So, it happened. My youngest son just graduated from high school. I didn’t think this would be a hard day for me. I mean, my older son graduated three years ago. I’ve been there, done that. Or so I thought.

Noah received his diploma from Mr. Marcus, his elementary school principal and now assistant principal at Sharon High School.
I didn’t expect to tear up upon seeing so many familiar faces that I haven’t seen in 12 years: All those parents and students that I’ve known since Noah started kindergarten. Some of the parents I barely recognized as the hair color has changed or the hair is no longer. Wrinkles have set in. Time has taken its toll. The students, on the other hand, are mini-adults, about to start their new journeys. Yet, beneath the wide smiles and bright eyes, I sensed a bit of fear as leaving a tight-knit community and making your own way in the world is well, scary.
As I sat through the graduation, I realized that I too was feeling fearful of the unknown. Noah’s graduation didn’t just mark an end of an era for him.
It is the end for me. It is the end of parenting as I know it. And that scares the crap out of me.
Where Have My 40s Gone?
Last week I asked my husband in all sincerity: “Where have my 40s gone?” As my 50th birthday fast-approaches, it occurred to me that this decade has flown by at light speed. It seems like just yesterday that I turned 40 and dropped Noah off for his first day of 3rd grade. He answered without missing a beat: “You were raising your boys, driving to dance classes, on the road with Noah, going to improv shows. You were being a mom.”
Yes, I was. I mean, I am. Right? But wait. Yesterday, as I sat there watching the graduation ceremony, the past 21 years of collective parenting for my boys sort of flew by me at warped speed. At times I teared up and couldn’t even pay attention. And then, at the end of the ceremony, as I hugged my son and congratulated his friends and the other parents, it hit me square across the face: I just graduated too. I’ve done my job. It’s time to move on. Huh?
I get it, you never really move on from being a mom. But yet, you do. Your parenting role

21 years in the making right here
changes the second your youngest child graduates from high school. You might think it changes when your oldest graduates and you creep closer to the empty-nest stage. But that’s not the case. It really changes when you recognize that the curtain has closed on the last two decades of your life. You’ve done the best you can do to raise your children and lead by example. Now it’s their turn to make their mark on the world. Sure, you may be there to offer guidance, pay tuition bills and even let them move back into your basement when they can’t afford to live on their own (or can’t get a job). Yet, it’s not the same.
What Happens Now?
When your youngest child graduates high school, not only is it his turn to craft a new life. It’s your turn, too.
Yup, all those speeches delivered yesterday drilled home the importance of living an authentic life and following your own path. But what happens when your path as a mom just ends and so abruptly at that? Why didn’t anyone make a speech about this? Oh yeah, graduation is not about the parents, it’s about the kids. Or so I thought. Until it became about me too. And then I thought, “I’m being selfish.”

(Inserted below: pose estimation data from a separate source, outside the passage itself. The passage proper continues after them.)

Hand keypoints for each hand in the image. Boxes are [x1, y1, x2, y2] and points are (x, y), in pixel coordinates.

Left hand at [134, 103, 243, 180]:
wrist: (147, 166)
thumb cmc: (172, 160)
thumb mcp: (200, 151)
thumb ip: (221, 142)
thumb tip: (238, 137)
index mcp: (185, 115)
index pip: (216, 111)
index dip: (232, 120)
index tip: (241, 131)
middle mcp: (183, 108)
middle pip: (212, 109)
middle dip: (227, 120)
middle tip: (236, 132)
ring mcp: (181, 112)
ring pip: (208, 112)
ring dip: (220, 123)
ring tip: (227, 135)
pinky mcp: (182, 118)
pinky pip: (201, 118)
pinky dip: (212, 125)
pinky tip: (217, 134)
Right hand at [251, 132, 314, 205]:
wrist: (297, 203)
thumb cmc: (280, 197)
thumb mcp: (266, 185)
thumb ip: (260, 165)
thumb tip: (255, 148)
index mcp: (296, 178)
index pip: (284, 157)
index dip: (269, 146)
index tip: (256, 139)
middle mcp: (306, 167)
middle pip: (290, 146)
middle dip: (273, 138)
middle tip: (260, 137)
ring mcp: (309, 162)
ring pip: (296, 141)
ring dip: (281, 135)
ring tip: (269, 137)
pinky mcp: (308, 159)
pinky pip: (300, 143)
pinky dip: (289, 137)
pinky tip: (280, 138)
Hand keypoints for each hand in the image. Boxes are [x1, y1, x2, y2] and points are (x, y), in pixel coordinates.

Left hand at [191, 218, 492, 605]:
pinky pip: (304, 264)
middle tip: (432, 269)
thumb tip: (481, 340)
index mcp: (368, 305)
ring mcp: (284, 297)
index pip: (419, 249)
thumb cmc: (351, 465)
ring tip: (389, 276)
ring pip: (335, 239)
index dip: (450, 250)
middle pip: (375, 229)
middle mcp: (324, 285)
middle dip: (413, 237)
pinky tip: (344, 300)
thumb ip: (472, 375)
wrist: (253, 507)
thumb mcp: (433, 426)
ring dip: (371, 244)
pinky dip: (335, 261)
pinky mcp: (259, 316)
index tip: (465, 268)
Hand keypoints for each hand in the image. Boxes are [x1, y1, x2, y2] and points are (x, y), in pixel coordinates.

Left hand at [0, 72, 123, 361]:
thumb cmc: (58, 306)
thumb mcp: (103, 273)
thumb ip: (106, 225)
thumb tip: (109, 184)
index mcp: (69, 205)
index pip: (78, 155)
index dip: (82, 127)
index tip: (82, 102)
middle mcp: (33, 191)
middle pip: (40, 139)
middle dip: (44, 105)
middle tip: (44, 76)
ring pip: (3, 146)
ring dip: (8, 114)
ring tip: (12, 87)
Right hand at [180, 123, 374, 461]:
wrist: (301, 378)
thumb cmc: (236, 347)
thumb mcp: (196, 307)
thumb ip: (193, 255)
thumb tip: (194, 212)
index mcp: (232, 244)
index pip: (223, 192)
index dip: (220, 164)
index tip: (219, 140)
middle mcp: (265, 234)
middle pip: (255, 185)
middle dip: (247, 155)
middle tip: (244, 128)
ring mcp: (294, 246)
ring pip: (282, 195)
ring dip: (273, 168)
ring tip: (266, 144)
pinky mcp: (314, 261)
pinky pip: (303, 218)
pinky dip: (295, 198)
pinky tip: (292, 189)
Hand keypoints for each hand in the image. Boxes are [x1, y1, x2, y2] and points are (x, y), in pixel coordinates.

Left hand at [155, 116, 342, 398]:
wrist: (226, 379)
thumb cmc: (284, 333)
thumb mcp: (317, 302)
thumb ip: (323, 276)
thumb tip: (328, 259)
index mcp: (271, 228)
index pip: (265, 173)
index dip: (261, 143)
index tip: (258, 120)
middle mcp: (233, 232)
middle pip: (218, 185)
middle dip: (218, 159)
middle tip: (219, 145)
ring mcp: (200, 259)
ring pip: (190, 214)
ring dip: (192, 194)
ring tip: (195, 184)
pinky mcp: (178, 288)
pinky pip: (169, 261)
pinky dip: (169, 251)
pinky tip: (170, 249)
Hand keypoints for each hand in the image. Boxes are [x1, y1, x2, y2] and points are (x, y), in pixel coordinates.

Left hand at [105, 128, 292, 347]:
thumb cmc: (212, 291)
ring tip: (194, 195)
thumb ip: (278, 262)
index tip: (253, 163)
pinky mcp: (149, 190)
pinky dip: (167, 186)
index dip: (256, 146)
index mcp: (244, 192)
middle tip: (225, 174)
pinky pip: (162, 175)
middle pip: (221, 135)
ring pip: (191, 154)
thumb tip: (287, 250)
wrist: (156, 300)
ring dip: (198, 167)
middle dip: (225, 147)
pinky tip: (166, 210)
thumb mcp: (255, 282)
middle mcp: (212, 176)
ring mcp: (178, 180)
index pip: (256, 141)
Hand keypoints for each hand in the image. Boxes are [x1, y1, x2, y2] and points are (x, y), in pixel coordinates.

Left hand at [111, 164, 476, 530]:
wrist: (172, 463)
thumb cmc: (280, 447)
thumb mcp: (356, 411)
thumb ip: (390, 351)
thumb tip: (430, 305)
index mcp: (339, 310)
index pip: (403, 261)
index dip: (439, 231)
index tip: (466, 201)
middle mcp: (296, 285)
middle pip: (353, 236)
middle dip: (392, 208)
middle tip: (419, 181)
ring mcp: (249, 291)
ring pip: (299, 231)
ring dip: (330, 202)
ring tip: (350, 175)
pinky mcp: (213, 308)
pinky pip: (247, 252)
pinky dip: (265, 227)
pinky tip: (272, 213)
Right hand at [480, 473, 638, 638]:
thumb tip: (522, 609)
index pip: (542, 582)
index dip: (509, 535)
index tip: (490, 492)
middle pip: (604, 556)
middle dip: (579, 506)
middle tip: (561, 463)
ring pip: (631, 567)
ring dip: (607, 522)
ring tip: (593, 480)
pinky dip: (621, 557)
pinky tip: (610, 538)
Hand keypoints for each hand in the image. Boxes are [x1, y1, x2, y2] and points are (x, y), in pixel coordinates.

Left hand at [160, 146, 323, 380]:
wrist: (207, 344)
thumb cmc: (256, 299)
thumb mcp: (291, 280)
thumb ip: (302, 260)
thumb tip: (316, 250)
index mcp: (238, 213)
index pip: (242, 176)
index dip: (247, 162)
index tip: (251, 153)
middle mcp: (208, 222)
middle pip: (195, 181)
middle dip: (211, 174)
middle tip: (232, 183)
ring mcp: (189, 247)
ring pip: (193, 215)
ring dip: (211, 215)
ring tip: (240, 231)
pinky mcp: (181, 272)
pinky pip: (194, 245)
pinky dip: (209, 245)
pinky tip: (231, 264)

Noah about to graduate Sharon High, June 4, 2017
Then this occurred to me: I’ve spent the past 21 years of my life wrapped up in my boys’ lives, intertwined so tightly in their daily activities that there was no time to be selfish. So, now I’m feeling guilty as nothing is ever supposed to be about me. At least that’s what I thought.
But what about NOW? Is it finally ok to be a bit selfish? Isn’t the graduation of your youngest child as much about you as it is about him? I know this is turning the whole graduation life cycle event upside-down and inside-out. But, I have to be honest: I am deeply pondering where I go from here. And this can’t be much different from what’s running through my son’s head right now.
Graduating and Moving On
Moving on for me isn’t just a matter of downsizing and moving closer to the city (I did this last year). It’s a matter of emotionally figuring out how to live life on my own two feet, without my children. Huh? Just like they need to learn how to live outside the nest, I need to navigate life in an empty-nest. At the outset, this is exciting and I can’t wait to travel more, work on projects around the house, hang out with friends, go to museums, and navigate a new professional path.
Yet, I’d be kidding myself if I didn’t admit the fact that I just don’t know what to do next.
For the past 20 years I have run my own small businesses: First a freelance writing business, then a yoga studio, and now Pretzel Kids along with The Write Move content marketing business. I do it all from the mother ship, aka my house. This was a great way to balance working while raising my boys. But now the mother ship is empty and lonely. I’m not sure whether I want to continue working solo without anyone home to interrupt me or ask for a ride. I also don’t know what else to do. I could get a job, but I’m not sure I want to give up my work flexibility and ability to travel at the drop of a hat. Secretly (and now the cat’s out of the bag), I also want to be available at a moment’s notice to help out my boys – even if it’s only once a month. I’ve toyed with starting yet another business. I have several ideas that have been floating around in my head for the past few years and I’ve had no time to execute on them. But, then I think better of this as I’m busy enough with my other two businesses. On another note, maybe I’ll use this empty space to get in kick-ass physical shape, meditate an hour a day. Or, maybe not.
Then it struck me: Parents have to forge a new path, just like their kids. And, it’s not selfish to think graduation marks our own personal milestones. We too have to figure out where we’re headed and follow our own internal compass – that is if we can figure out how it works.